Barangkali, sedikit yang mengetahui bahwa sebetulnya bukan pertama kali ini saja keistimewaan DIY diusik. Status keistimewaan DIY telah dipergunjingkan sejak orde lama, berlanjut ke orde baru dan selanjutnya orde reformasi. Pada zaman orde lama, pascaamanat 5 September 1945, pemerintah pusat sempat menawarkan konsep pengangkatan Komisaris Tinggi sebagai penghubung antara Sri Sultan HB IX dan Sri Paduka Paku Alam VIII dengan pemerintah pusat. Namun HB IX dan Paku Alam VIII menolak keberadaan Komisaris Tinggi. Bahkan menilai bahwa posisi Komisaris Tinggi itu tak ubahnya Gubernur dalam zaman penjajahan Belanda dan Koti Zimu Koku Tyokan pada zaman penjajahan Jepang.

Di zaman kepemimpinan Soeharto, status Yogyakarta sebagai Daerah Istimewa sempat akan dihapuskan. Tak ada polemik berarti dalam masyarakat kala itu, mengingat pemerintahan dipegang oleh rezim anti demokrasi. Reaksi hanya muncul secara merangkak, yakni percikan ketegangan yang terjadi di kalangan elit. Hamengkubuwono IX pun memilih mengunci mulutnya saat berada di depan publik. Adanya kompromi di tingkat elit itulah, membuat status keistimewaan DIY tetap terjaga. Ibarat bom waktu, ledakan penggembosan status keistimewaan DIY kembali berulang di masa periode kedua pemerintahan SBY. Seperti diketahui, DIY sebagai daerah istimewa pada prinsipnya diatur dalam UUD’45 pasal 18 yang dalam praktiknya diatur dengan Undang-Undang. Tapi ironisnya, pemerintah pusat sendirilah yang mengingkari semangat UUD’45.

Membaca ulang sejarah Yogyakarta, membuat kita bertanya-tanya kembali. Apakah ada agenda besar di balik polemik ini? Dua kali wilayah istimewa ini digoncang isu yang sama, secara mendadak, tanpa wacana berarti yang ditiupkan sebelumnya. Seolah-olah menggerogoti ketenangan Yogyakarta secara frontal.

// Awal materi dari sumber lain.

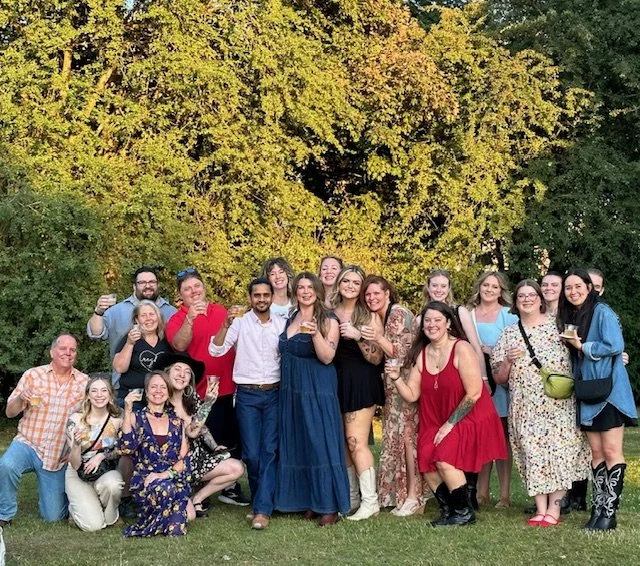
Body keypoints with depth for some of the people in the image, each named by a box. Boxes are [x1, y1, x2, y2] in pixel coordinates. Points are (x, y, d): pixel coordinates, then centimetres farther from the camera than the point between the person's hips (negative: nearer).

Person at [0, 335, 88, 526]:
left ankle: (51, 493, 37)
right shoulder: (33, 375, -1)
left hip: (58, 457, 1)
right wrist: (21, 398, -22)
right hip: (28, 444, -1)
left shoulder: (84, 382, 1)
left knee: (53, 516, 2)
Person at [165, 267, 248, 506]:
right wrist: (190, 318, -38)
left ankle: (231, 487, 29)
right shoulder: (177, 319, -6)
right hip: (201, 395, -5)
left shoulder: (220, 311, 8)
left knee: (233, 442, 15)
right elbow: (179, 345, -27)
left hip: (230, 389, 5)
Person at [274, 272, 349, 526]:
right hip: (292, 390, 6)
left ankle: (329, 505, 0)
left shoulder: (328, 322, -3)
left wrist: (315, 333, -25)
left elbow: (327, 357, -14)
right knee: (297, 444, 7)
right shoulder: (289, 320, 13)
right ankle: (309, 501, 16)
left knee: (320, 443, -6)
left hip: (318, 390, -6)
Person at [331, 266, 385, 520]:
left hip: (360, 382, -5)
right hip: (336, 381, 5)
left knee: (356, 442, -9)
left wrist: (358, 336, -22)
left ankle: (370, 500, -1)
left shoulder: (369, 316, -4)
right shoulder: (330, 313, 8)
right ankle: (351, 498, 19)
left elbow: (376, 358, -10)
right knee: (342, 442, 9)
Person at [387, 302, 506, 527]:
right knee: (426, 464, -9)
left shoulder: (461, 350, -14)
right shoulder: (421, 354, 5)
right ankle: (448, 510, 13)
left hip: (469, 420, -6)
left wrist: (450, 424, -15)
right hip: (436, 422, 6)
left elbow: (474, 393, -18)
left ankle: (465, 512, -1)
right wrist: (396, 378, -15)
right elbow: (411, 395, 4)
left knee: (444, 460, -22)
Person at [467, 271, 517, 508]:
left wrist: (491, 351, -12)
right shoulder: (467, 314, 14)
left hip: (499, 381, -3)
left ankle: (505, 494, 2)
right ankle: (482, 492, 10)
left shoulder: (509, 315, 5)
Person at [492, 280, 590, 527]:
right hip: (525, 408, 2)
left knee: (558, 451, -5)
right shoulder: (508, 334, 10)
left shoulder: (557, 325, 5)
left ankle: (554, 508, 3)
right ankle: (540, 508, 5)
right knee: (532, 453, -1)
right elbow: (498, 378, 10)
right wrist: (508, 360, -8)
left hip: (558, 403, -2)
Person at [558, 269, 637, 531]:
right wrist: (569, 344, 0)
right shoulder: (570, 317, 13)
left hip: (609, 390, -7)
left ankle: (609, 511, -1)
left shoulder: (602, 312, -9)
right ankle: (597, 507, 11)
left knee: (611, 451, -4)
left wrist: (582, 346, -12)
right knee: (596, 452, 8)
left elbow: (615, 346, -20)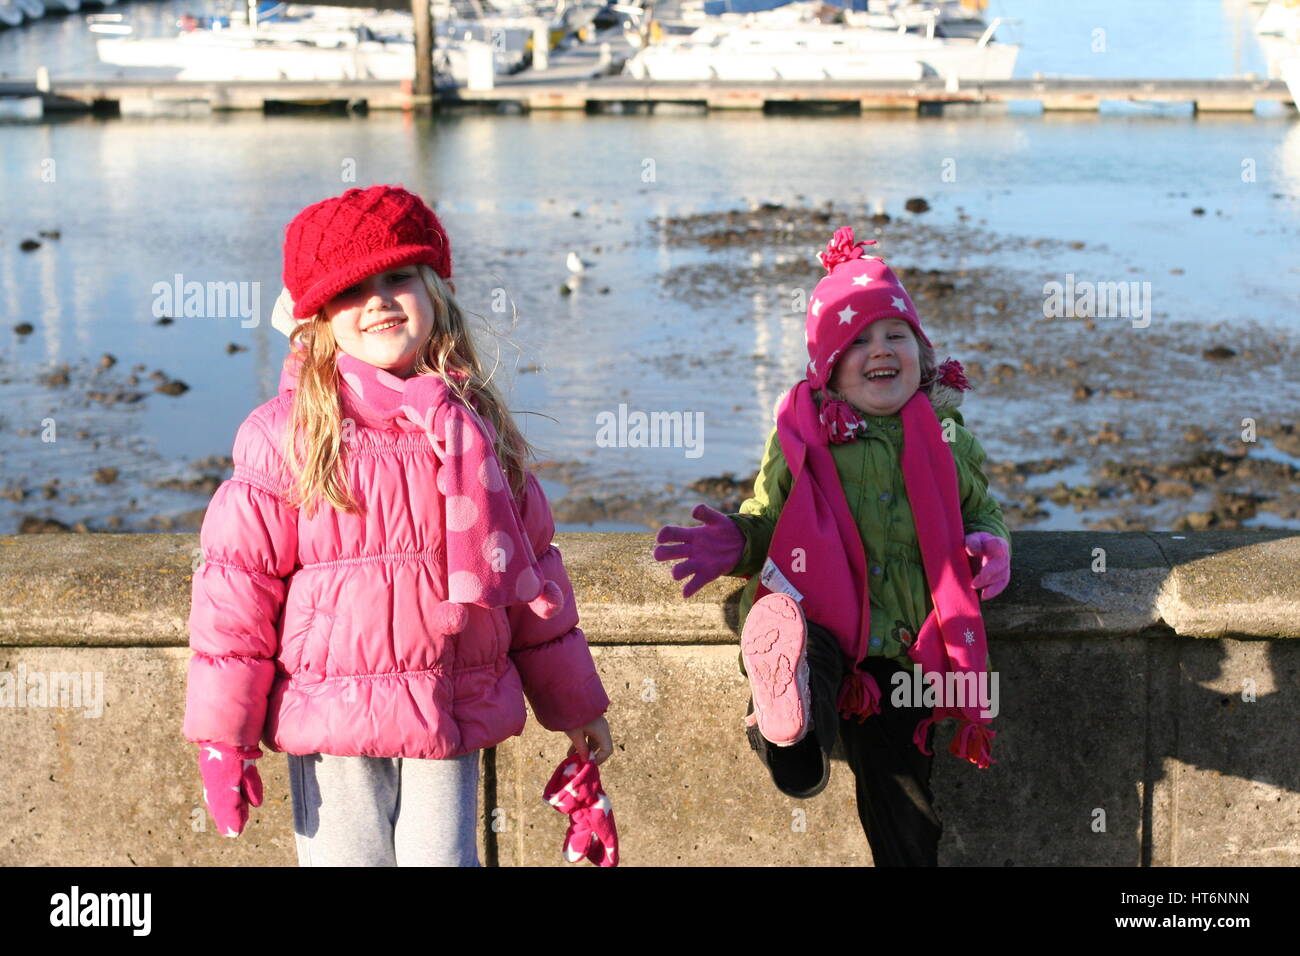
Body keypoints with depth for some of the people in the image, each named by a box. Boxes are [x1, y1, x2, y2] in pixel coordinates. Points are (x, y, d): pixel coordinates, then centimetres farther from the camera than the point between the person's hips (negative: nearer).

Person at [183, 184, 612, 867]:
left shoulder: (473, 427, 6)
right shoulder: (287, 432, -6)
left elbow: (528, 568, 14)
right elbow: (238, 583, -6)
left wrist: (573, 707, 18)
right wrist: (223, 737, -8)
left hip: (453, 719, 3)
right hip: (330, 717, -3)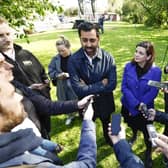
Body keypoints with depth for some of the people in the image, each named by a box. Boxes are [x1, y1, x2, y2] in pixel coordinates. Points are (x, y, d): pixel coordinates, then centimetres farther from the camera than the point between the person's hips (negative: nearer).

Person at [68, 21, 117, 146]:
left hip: (105, 102, 1)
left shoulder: (108, 58, -19)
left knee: (107, 125, 30)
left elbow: (112, 85, -22)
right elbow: (78, 89, -28)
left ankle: (110, 141, 62)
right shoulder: (73, 60, -23)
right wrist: (101, 84, -25)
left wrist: (88, 88, -25)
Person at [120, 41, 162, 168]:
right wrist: (136, 104, -23)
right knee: (132, 125, 27)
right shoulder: (129, 66, -12)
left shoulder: (156, 71, -19)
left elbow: (153, 93, -17)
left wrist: (136, 108, -19)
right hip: (128, 106, 3)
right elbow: (124, 87, -13)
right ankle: (134, 135, 61)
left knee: (146, 132, 11)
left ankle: (148, 154, 38)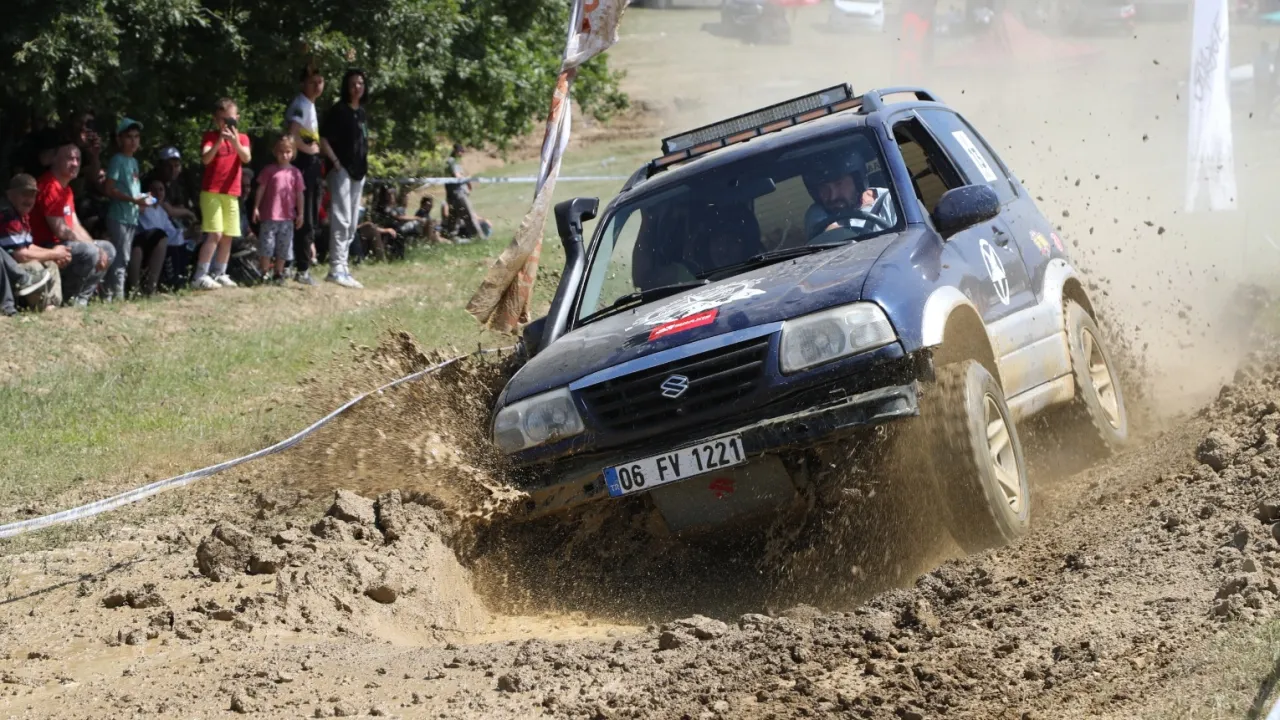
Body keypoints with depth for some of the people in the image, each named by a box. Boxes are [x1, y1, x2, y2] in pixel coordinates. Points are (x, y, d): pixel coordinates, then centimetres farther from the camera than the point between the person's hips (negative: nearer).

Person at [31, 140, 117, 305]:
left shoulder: (67, 189, 17)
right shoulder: (50, 187, -18)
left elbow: (75, 226, 16)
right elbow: (60, 231, -23)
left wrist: (97, 248, 1)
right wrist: (94, 247, -16)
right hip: (46, 249, -11)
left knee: (107, 249, 12)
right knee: (89, 252, -31)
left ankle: (80, 298, 3)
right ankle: (65, 298, -14)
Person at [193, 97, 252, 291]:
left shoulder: (242, 138, 8)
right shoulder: (210, 136, -2)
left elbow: (246, 158, -11)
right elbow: (205, 158, -18)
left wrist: (235, 142, -26)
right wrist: (220, 141, -29)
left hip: (231, 193, 5)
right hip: (211, 192, -5)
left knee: (228, 236, 7)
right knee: (215, 234, -15)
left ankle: (219, 274, 16)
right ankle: (200, 276, -17)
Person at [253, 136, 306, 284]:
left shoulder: (295, 173, 5)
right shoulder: (270, 170, 1)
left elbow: (300, 194, 7)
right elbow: (261, 189, 3)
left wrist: (300, 214, 5)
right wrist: (256, 207, -1)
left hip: (287, 217, 2)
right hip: (269, 216, -2)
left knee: (283, 249, 8)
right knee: (266, 245, -2)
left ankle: (279, 274, 17)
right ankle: (265, 273, 7)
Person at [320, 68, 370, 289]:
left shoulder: (362, 113, 14)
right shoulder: (339, 110, -8)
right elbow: (323, 139, -13)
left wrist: (363, 164, 14)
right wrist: (335, 161, -17)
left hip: (358, 172, 8)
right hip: (341, 170, -8)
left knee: (352, 223, 11)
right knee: (341, 220, -13)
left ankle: (342, 267, 16)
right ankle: (337, 268, -17)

Buku ini mengajak kita semua untuk membuka kembali lembaran sejarah mengenai berbagai kesepakatan yang pernah terjadi antara founding father Indonesia dengan Sri Sultan HB IX. Mari berpikir dengan bijak, berdialektika dengan tenang, dan merumuskan sesuatu dengan cerdas. Vox Populi Vox Dei. Suara Rakyat adalah Suara Tuhan.